What to Do During an Episode

The most effective thing you can do in the moment is slow your breathing. When you’re in fight-or-flight mode, your breathing becomes fast and shallow, which reduces carbon dioxide levels in your blood and actually worsens symptoms like dizziness and tingling. Deliberately taking slow, deep breaths counteracts this. Try breathing in for four counts, holding for four counts, and breathing out for four counts. This pattern, sometimes called box breathing, helps reset your nervous system.

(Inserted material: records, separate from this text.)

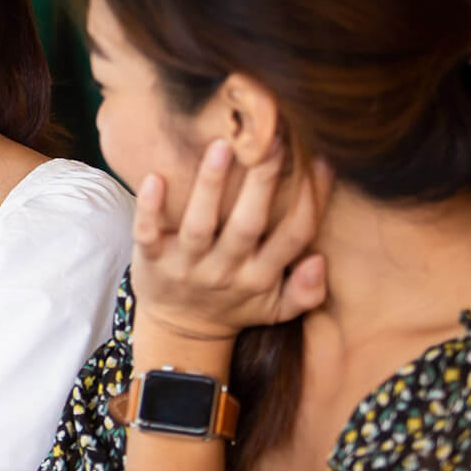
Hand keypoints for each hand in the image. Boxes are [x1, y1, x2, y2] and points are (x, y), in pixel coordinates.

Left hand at [132, 140, 333, 343]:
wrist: (178, 331)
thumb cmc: (233, 305)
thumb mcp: (276, 308)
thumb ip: (306, 291)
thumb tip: (318, 260)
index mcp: (258, 278)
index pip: (293, 238)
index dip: (311, 203)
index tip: (323, 163)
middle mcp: (222, 271)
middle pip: (247, 226)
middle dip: (262, 183)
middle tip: (274, 139)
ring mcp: (184, 266)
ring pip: (199, 226)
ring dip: (210, 185)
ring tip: (222, 145)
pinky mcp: (150, 260)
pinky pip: (147, 234)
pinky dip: (149, 208)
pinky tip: (155, 178)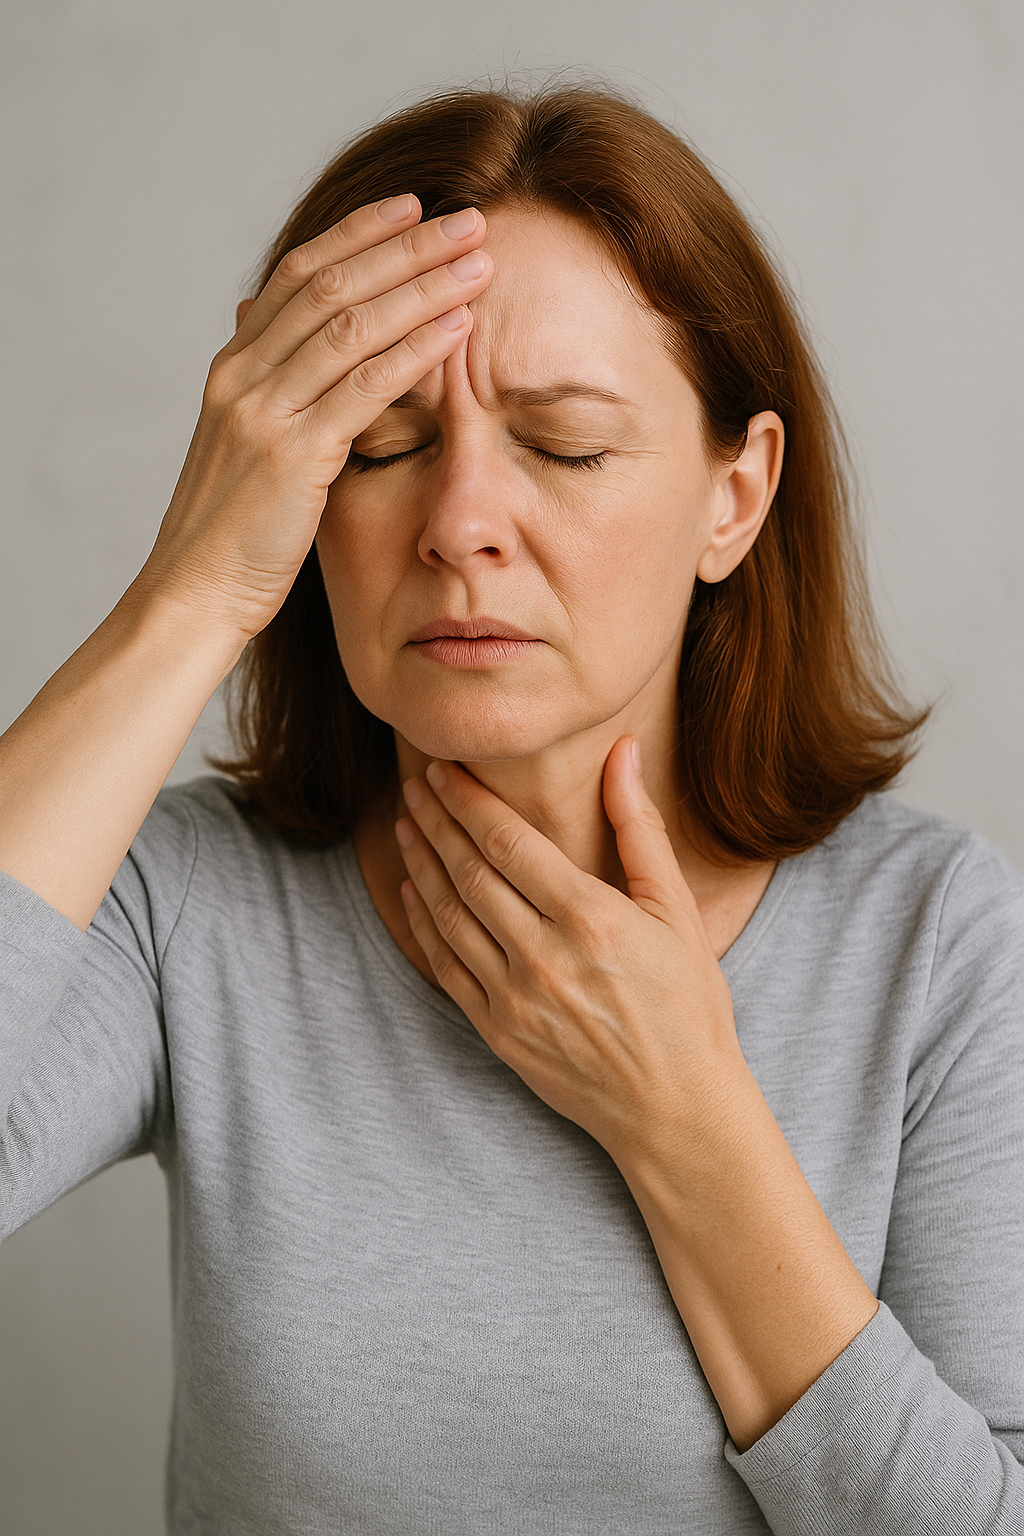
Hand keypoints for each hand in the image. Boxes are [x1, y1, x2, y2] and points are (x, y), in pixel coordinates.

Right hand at [140, 194, 492, 642]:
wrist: (193, 595)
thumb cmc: (232, 534)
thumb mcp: (245, 450)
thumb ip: (271, 393)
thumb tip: (280, 338)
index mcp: (233, 369)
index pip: (299, 275)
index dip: (358, 234)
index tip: (413, 207)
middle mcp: (242, 376)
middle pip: (332, 285)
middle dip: (405, 247)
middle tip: (469, 220)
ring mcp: (262, 412)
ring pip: (351, 325)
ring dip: (422, 287)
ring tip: (479, 263)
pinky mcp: (291, 455)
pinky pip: (363, 387)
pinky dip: (415, 350)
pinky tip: (458, 328)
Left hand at [395, 737, 742, 1165]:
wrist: (678, 1109)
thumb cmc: (689, 1005)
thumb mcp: (678, 910)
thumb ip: (639, 827)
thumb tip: (622, 751)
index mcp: (590, 920)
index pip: (508, 843)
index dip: (467, 800)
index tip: (443, 769)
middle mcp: (544, 958)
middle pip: (468, 873)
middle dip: (434, 821)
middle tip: (412, 784)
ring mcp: (515, 1001)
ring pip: (449, 917)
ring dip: (420, 865)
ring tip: (405, 825)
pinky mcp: (499, 1033)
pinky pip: (446, 969)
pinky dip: (424, 925)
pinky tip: (412, 892)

If slowing your breathing feels difficult, try a grounding technique called the 5-4-3-2-1 method. It works by pulling your attention out of your spiraling thoughts and anchoring it in your immediate surroundings:

  • 5: Name five things you can see around you
  • 4: Touch four things near you and notice how they feel
  • 3: Listen for three sounds you can hear
  • 2: Identify two things you can smell
  • 1: Notice one thing you can taste

This exercise interrupts the cycle of catastrophic thinking by giving your brain something concrete to process instead of the threat it’s imagining. It won’t instantly end the episode, but it can reduce the intensity and help you ride it out. Remind yourself that what you’re feeling is your body’s alarm system misfiring. It’s deeply unpleasant, but it is not harmful, and it will pass.

Patterns That Suggest Something Bigger

A single anxiety attack, while scary, doesn’t necessarily mean you have an anxiety disorder. Many people have one or two episodes during periods of extreme stress and never experience them again. What matters is whether the attacks become recurrent, whether you start avoiding situations for fear of having another one, or whether the worry about future attacks starts interfering with your daily life. That shift from isolated episodes to an ongoing pattern of avoidance and dread is the line between a rough patch and a condition that benefits from treatment.

Panic disorder specifically is defined by recurrent, unexpected panic attacks combined with persistent concern about having more of them. If you find yourself changing your behavior to avoid triggers, skipping social events, or constantly monitoring your body for early warning signs, that pattern is worth addressing. Effective treatments exist, and most people see significant improvement.